Alemania paga la hipocresía de Europa sobre Marruecos.

El miembro más poderoso de la UE no puede señalar virtud sobre el Sáhara Occidental mientras hace negocios con Rabat.

Por Bobby Ghosh-Bloomberg 

Madrid (ECS). Las relaciones diplomáticas entre Marruecos y Alemania, su séptimo socio comercial más grande del mundo, se han vuelto amargas. Los detalles de la última crisis diplomática son turbios, pero hasta ahora se ha confirmado que Marruecos está suspendiendo los lazos con el gobierno alemán y congelando los contactos con la embajada alemana en Rabat. 

Ninguna de las partes se ha pronunciado sobre esta crisis.

Marruecos está molesto por quedar fuera de la lista de los países invitados por parte de la canciller alemana, Angela Merkel, para una conferencia internacional sobre la guerra civil libia. Rabat también se mostró indignado por un documental difundido recientemente por la televisión estatal alemana (DW) sobre abusos contra los derechos humanos en Marruecos. Pero la causa más probable del último desaire es la postura de Alemania sobre el Sáhara Occidental, una región en disputa a lo largo de la costa atlántica al suroeste de Marruecos. 

El evento precipitante fue la decisión del presidente Donald Trump a fines del año pasado de reconocer la soberanía de Marruecos sobre la región rica en minerales. (Fue la recompensa por el restablecimientos de lazos entre Rabat e Israel). La Unión Europea rechazó la decisión, alegando un consenso de larga data de las Naciones Unidas de que el pueblo del Sáhara Occidental, conocido como saharauis, tiene derecho a la autodeterminación. Alemania tomó la iniciativa del bloque europeo y planteó el asunto ante el Consejo de Seguridad de la ONU, donde pidió a Estados Unidos que "actúe dentro del marco del derecho internacional".

Ninguna potencia importante ha seguido a Trump para validar la afirmación marroquí, pero Rabat parece haber decidido señalar a Alemania para mostrar su descontento. Al hacerlo, ha expuesto la hipocresía de Europa: los miembros de la UE invocan el derecho internacional para señalar la virtud sobre la autodeterminación del Sáhara Occidental, incluso cuando ignoran sus propias leyes para aplicar los acuerdos económicos con Marruecos a este territorio.

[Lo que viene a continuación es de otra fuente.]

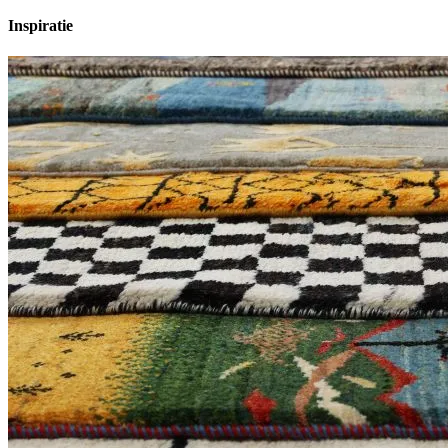
Inspiratie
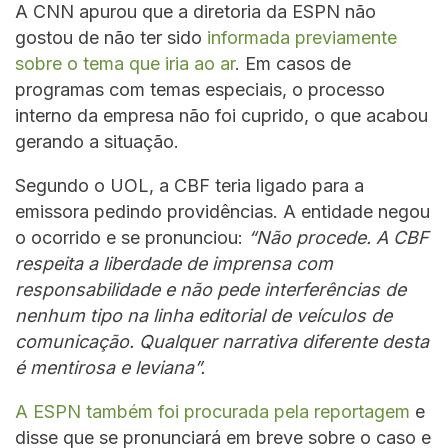
A CNN apurou que a diretoria da ESPN não
gostou de não ter sido
informada previamente
sobre o tema que iria ao ar
. Em casos de
programas com temas especiais, o processo
interno da empresa não foi cuprido, o que acabou
gerando a situação.
Segundo o UOL, a CBF teria ligado para a
emissora pedindo providências. A entidade negou
o ocorrido e se pronunciou:
“Não procede. A CBF
respeita a liberdade de imprensa com
responsabilidade e não pede interferências de
nenhum tipo na linha editorial de veículos de
comunicação. Qualquer narrativa diferente desta
é mentirosa e leviana”.
A ESPN também foi procurada pela reportagem
e
disse que se pronunciará em breve sobre o caso e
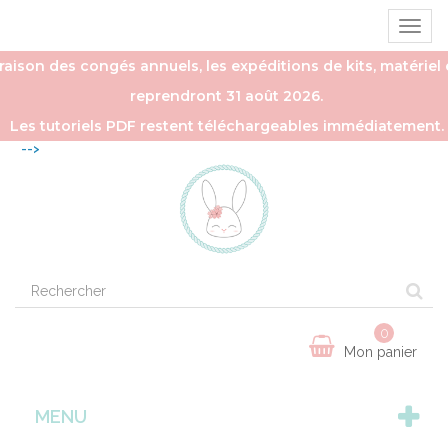
Ouvrir
la
naviga
aison des congés annuels, les expéditions de kits, matériel e
reprendront 31 août 2026.
Les tutoriels PDF restent téléchargeables immédiatement.
-->
0
Mon panier
MENU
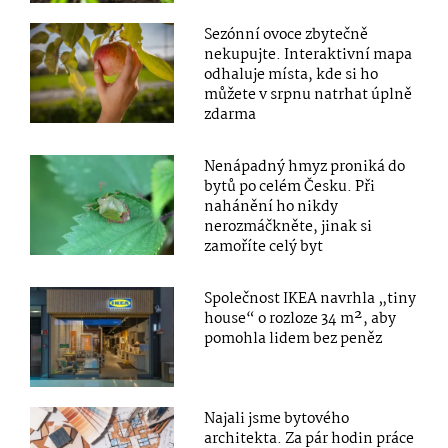
Sezónní ovoce zbytečně
nekupujte. Interaktivní mapa
odhaluje místa, kde si ho
můžete v srpnu natrhat úplně
zdarma
Nenápadný hmyz proniká do
bytů po celém Česku. Při
nahánění ho nikdy
nerozmáčkněte, jinak si
zamoříte celý byt
Společnost IKEA navrhla „tiny
house“ o rozloze 34 m², aby
pomohla lidem bez peněz
Najali jsme bytového
architekta. Za pár hodin práce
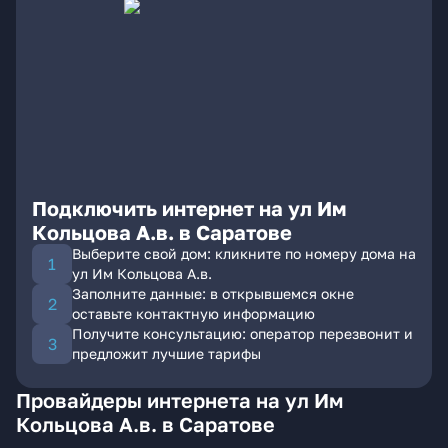
Подключить интернет на ул Им
Кольцова А.в. в Саратове
Выберите свой дом: кликните по номеру дома на
ул Им Кольцова А.в.
Заполните данные: в открывшемся окне
оставьте контактную информацию
Получите консультацию: оператор перезвонит и
предложит лучшие тарифы
Провайдеры интернета на ул Им
Кольцова А.в. в Саратове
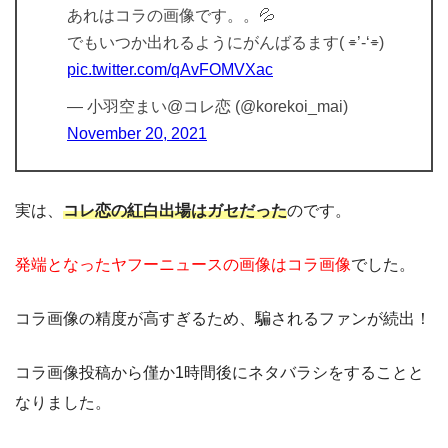
あれはコラの画像です。。💦
でもいつか出れるようにがんばるます( ⌯’-‘⌯)
pic.twitter.com/qAvFOMVXac
— 小羽空まい@コレ恋 (@korekoi_mai)
November 20, 2021
実は、
コレ恋の紅白出場はガセだった
のです。
発端となったヤフーニュースの画像はコラ画像
でした。
コラ画像の精度が高すぎるため、騙されるファンが続出！
コラ画像投稿から僅か1時間後にネタバラシをすることと
なりました。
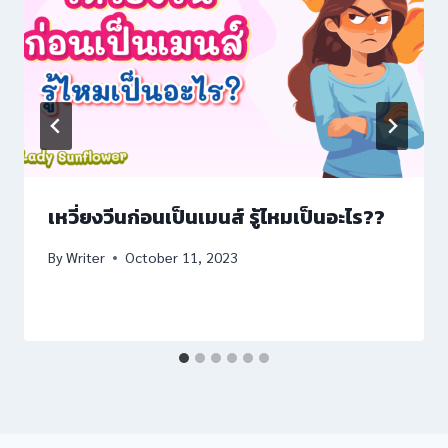
l giriş
เหวี่ยงวีนก่อนเป็นเมนส์ รู้ไหมเป็นอะไร??
By
Writer
October 11, 2023
iş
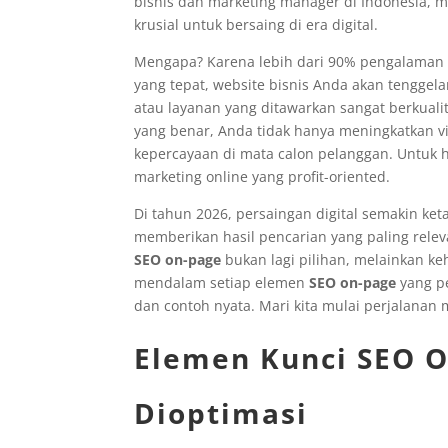
bisnis dan marketing manager di Indonesia, 
krusial untuk bersaing di era digital.
Mengapa? Karena lebih dari 90% pengalaman o
yang tepat, website bisnis Anda akan tenggel
atau layanan yang ditawarkan sangat berkua
yang benar, Anda tidak hanya meningkatkan vi
kepercayaan di mata calon pelanggan. Untuk 
marketing online yang profit-oriented.
Di tahun 2026, persaingan digital semakin ke
memberikan hasil pencarian yang paling relev
SEO on-page
bukan lagi pilihan, melainkan ke
mendalam setiap elemen
SEO on-page
yang pe
dan contoh nyata. Mari kita mulai perjalanan 
Elemen Kunci SEO O
Dioptimasi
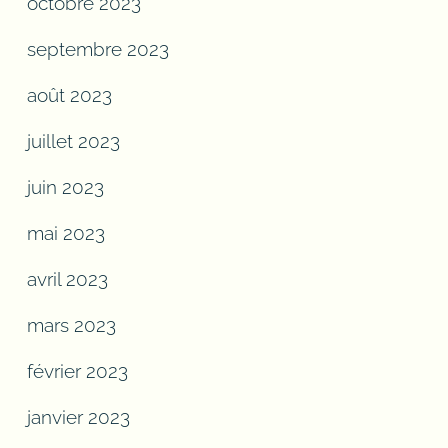
octobre 2023
septembre 2023
août 2023
juillet 2023
juin 2023
mai 2023
avril 2023
mars 2023
février 2023
janvier 2023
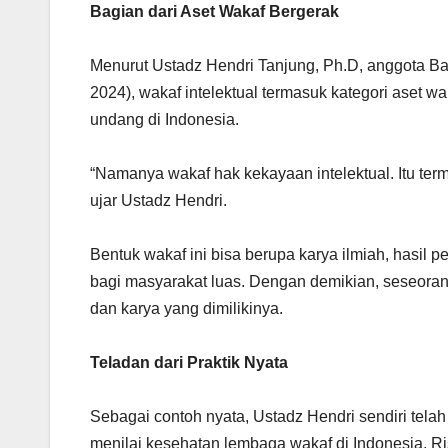
Bagian dari Aset Wakaf Bergerak
Menurut Ustadz Hendri Tanjung, Ph.D, anggota B
2024), wakaf intelektual termasuk kategori aset 
undang di Indonesia.
“Namanya wakaf hak kekayaan intelektual. Itu te
ujar Ustadz Hendri.
Bentuk wakaf ini bisa berupa karya ilmiah, hasil pe
bagi masyarakat luas. Dengan demikian, seseorang
dan karya yang dimilikinya.
Teladan dari Praktik Nyata
Sebagai contoh nyata, Ustadz Hendri sendiri telah
menilai kesehatan lembaga wakaf di Indonesia. Ri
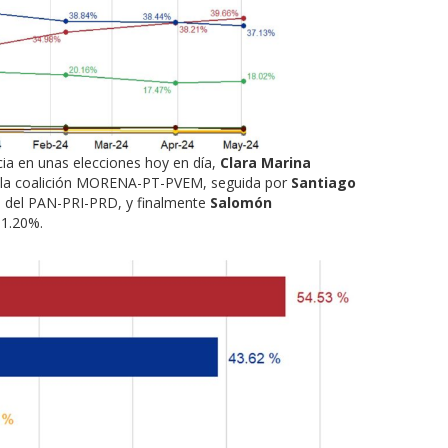
cia en unas elecciones hoy en día,
Clara Marina
n la coalición MORENA-PT-PVEM, seguida por
Santiago
 del PAN-PRI-PRD, y finalmente
Salomón
 1.20%.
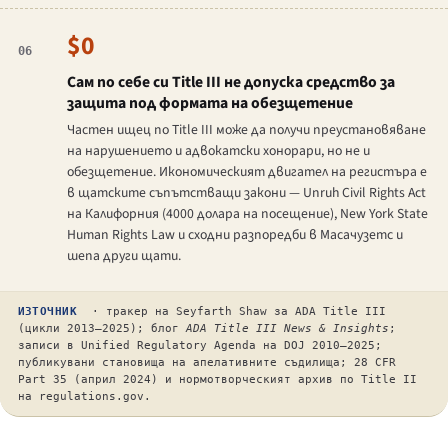
$0
06
Сам по себе си Title III не допуска средство за
защита под формата на обезщетение
Частен ищец по Title III може да получи преустановяване
на нарушението и адвокатски хонорари, но не и
обезщетение. Икономическият двигател на регистъра е
в щатските съпътстващи закони — Unruh Civil Rights Act
на Калифорния (4000 долара на посещение), New York State
Human Rights Law и сходни разпоредби в Масачузетс и
шепа други щати.
ИЗТОЧНИК
· тракер на Seyfarth Shaw за ADA Title III
(цикли 2013–2025); блог
ADA Title III News & Insights
;
записи в Unified Regulatory Agenda на DOJ 2010–2025;
публикувани становища на апелативните съдилища; 28 CFR
Part 35 (април 2024) и нормотворческият архив по Title II
на regulations.gov.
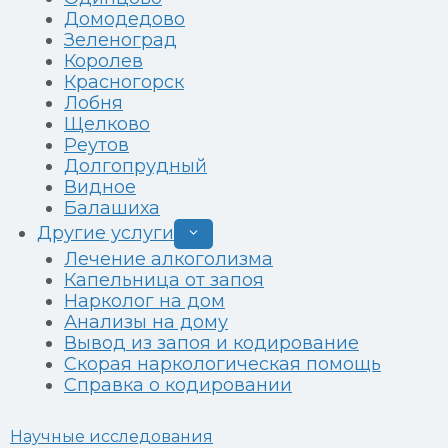
Домодедово
Зеленоград
Королев
Красногорск
Лобня
Щелково
Реутов
Долгопрудный
Видное
Балашиха
Другие услуги
Развернуть
дочернее
Лечение алкоголизма
меню
Капельница от запоя
Нарколог на дом
Анализы на дому
Вывод из запоя и кодирование
Скорая наркологическая помощь
Справка о кодировании
Научные исследования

Rico en fosfatos, el Sáhara Occidental fue una colonia de España hasta 1975, cuando la retirada de Madrid fue seguida rápidamente por una invasión conjunta marroquí-mauritana. Desde entonces la ONU ha estado tratando de organizar un referéndum para los saharauis, pero se ha visto obstaculizado por el conflicto entre Marruecos y el Frente Polisario.

Deseosa de preservar su condición de socio comercial más grande de Marruecos, la UE se complace en mirar hacia otro lado mientras las empresas europeas hacen negocios en el Sáhara Occidental, especialmente en fosfatos,  pesca y, más recientemente, energía renovable. Esto, a pesar de varias decisiones del Tribunal de Justicia Europeo de que los acuerdos comerciales de la UE con Marruecos no se aplican al Sáhara Occidental, ya que no se había obtenido el consentimiento de los saharauis. Tan recientemente como en 2018, el TJUE dictaminó que el acuerdo de pesca UE-Marruecos solo era válido “en la medida en que no sea aplicable al Sáhara Occidental y sus aguas adyacentes".

La respuesta de la UE fue enviar una misión de investigación del Parlamento Europeo para "consultar" con algunos grupos saharauis aprobados por Marruecos, y afirmar que su consentimiento era suficiente para satisfacer el estándar establecido por el tribunal. Este juego de manos permitió a la UE afirmar que los acuerdos con Marruecos le permiten explotar los recursos del Sáhara Occidental sin implicar "ninguna forma de reconocimiento de la soberanía de Marruecos sobre el Sáhara Occidental".

Esto puede explicar por qué Alemania pensó que podría salirse con la suya con algunas señales de virtud baratas en respuesta a la decisión de Trump, mientras que una multinacional Siemens AG está trabajando para la adquisición de pedido de turbinas eólicas "en el sur de Marruecos", un eufemismo para el Sáhara Occidental.